(SOURCE INFORMATION begins)
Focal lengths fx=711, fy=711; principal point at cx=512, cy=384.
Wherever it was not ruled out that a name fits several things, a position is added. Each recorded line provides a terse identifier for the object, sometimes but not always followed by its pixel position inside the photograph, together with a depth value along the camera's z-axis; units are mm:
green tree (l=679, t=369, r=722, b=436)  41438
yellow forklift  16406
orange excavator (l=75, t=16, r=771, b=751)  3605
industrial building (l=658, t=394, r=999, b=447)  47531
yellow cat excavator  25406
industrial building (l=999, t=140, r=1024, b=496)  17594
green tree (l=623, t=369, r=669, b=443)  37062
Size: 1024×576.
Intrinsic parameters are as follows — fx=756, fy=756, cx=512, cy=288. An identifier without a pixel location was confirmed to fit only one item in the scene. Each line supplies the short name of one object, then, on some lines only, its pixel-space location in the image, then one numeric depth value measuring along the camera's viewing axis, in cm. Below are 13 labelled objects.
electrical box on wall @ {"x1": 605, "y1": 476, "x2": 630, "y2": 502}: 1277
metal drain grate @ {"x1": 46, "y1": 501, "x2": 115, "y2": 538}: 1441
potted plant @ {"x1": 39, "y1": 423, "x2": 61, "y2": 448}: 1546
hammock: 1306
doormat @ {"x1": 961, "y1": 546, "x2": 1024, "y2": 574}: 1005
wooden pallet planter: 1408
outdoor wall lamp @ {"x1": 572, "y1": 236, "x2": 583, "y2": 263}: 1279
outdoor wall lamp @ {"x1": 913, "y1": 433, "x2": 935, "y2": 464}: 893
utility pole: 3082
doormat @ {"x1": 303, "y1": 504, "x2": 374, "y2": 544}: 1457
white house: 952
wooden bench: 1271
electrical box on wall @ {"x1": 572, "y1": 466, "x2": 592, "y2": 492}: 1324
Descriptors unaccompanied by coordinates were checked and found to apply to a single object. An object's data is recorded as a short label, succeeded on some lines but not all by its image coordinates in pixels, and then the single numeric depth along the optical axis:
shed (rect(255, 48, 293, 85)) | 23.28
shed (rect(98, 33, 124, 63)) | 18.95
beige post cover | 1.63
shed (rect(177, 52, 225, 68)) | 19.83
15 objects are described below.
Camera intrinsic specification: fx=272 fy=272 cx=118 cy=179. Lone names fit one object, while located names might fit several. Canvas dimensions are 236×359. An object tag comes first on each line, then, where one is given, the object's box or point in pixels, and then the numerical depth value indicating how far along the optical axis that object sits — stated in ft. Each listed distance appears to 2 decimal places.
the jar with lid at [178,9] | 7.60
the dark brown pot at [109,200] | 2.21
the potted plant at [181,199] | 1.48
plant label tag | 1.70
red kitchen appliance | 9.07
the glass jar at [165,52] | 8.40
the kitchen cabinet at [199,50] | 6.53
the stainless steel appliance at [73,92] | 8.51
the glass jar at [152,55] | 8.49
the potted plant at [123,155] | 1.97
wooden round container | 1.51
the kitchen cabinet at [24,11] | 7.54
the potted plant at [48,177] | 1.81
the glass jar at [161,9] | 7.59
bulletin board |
(SOURCE INFORMATION ends)
• WORK ITEM:
Return the entries in full. Do not alter them.

• ANSWER TO THIS TASK:
Focal lengths fx=711, fy=711; principal point at cx=512, cy=384.
Wherever it was not ruled out that a name fits several things, a position is added. Each recorded line provides a terse identifier for the object, sometimes but not always followed by its pixel position inside the photograph, together with a depth value along the camera's z-axis; units are mm:
green tree (l=679, t=369, r=722, b=436)  41438
yellow forklift  16406
orange excavator (l=75, t=16, r=771, b=751)  3605
industrial building (l=658, t=394, r=999, b=447)  47531
yellow cat excavator  25406
industrial building (l=999, t=140, r=1024, b=496)  17594
green tree (l=623, t=369, r=669, b=443)  37062
Size: 1024×576.
Intrinsic parameters are as follows — fx=756, fy=756, cx=512, cy=288. An identifier without a pixel location was confirmed to fit only one item in the scene. Each line supplies the short name of one object, then, on some lines only, its pixel-space location in the image, then one numeric depth value measuring along the camera's viewing axis, in cm. Below are 13 labelled objects.
electrical box on wall @ {"x1": 605, "y1": 476, "x2": 630, "y2": 502}: 1277
metal drain grate @ {"x1": 46, "y1": 501, "x2": 115, "y2": 538}: 1441
potted plant @ {"x1": 39, "y1": 423, "x2": 61, "y2": 448}: 1546
hammock: 1306
doormat @ {"x1": 961, "y1": 546, "x2": 1024, "y2": 574}: 1005
wooden pallet planter: 1408
outdoor wall lamp @ {"x1": 572, "y1": 236, "x2": 583, "y2": 263}: 1279
outdoor wall lamp @ {"x1": 913, "y1": 433, "x2": 935, "y2": 464}: 893
utility pole: 3082
doormat @ {"x1": 303, "y1": 504, "x2": 374, "y2": 544}: 1457
white house: 952
wooden bench: 1271
electrical box on wall @ {"x1": 572, "y1": 466, "x2": 592, "y2": 492}: 1324
Descriptors unaccompanied by coordinates were checked and found to apply to a single object. An object's data is recorded as a short label, succeeded on some lines but not all by its image coordinates in pixels, and then the single numeric depth along the optical axis:
shed (rect(255, 48, 293, 85)) | 23.28
shed (rect(98, 33, 124, 63)) | 18.95
beige post cover | 1.63
shed (rect(177, 52, 225, 68)) | 19.83
15 objects are described below.
Camera intrinsic specification: fx=272 fy=272 cx=118 cy=179. Lone names fit one object, while located names might fit several. Canvas dimensions are 236×359. An object tag comes first on each line, then, where one is given, the object's box or point in pixels, and then the numerical depth value indicating how far along the optical axis that object sits — stated in ft. Each listed distance appears to 2 decimal places.
the jar with lid at [178,9] | 7.60
the dark brown pot at [109,200] | 2.21
the potted plant at [181,199] | 1.48
plant label tag | 1.70
red kitchen appliance | 9.07
the glass jar at [165,52] | 8.40
the kitchen cabinet at [199,50] | 6.53
the stainless steel appliance at [73,92] | 8.51
the glass jar at [152,55] | 8.49
the potted plant at [123,155] | 1.97
wooden round container | 1.51
the kitchen cabinet at [24,11] | 7.54
the potted plant at [48,177] | 1.81
the glass jar at [161,9] | 7.59
bulletin board |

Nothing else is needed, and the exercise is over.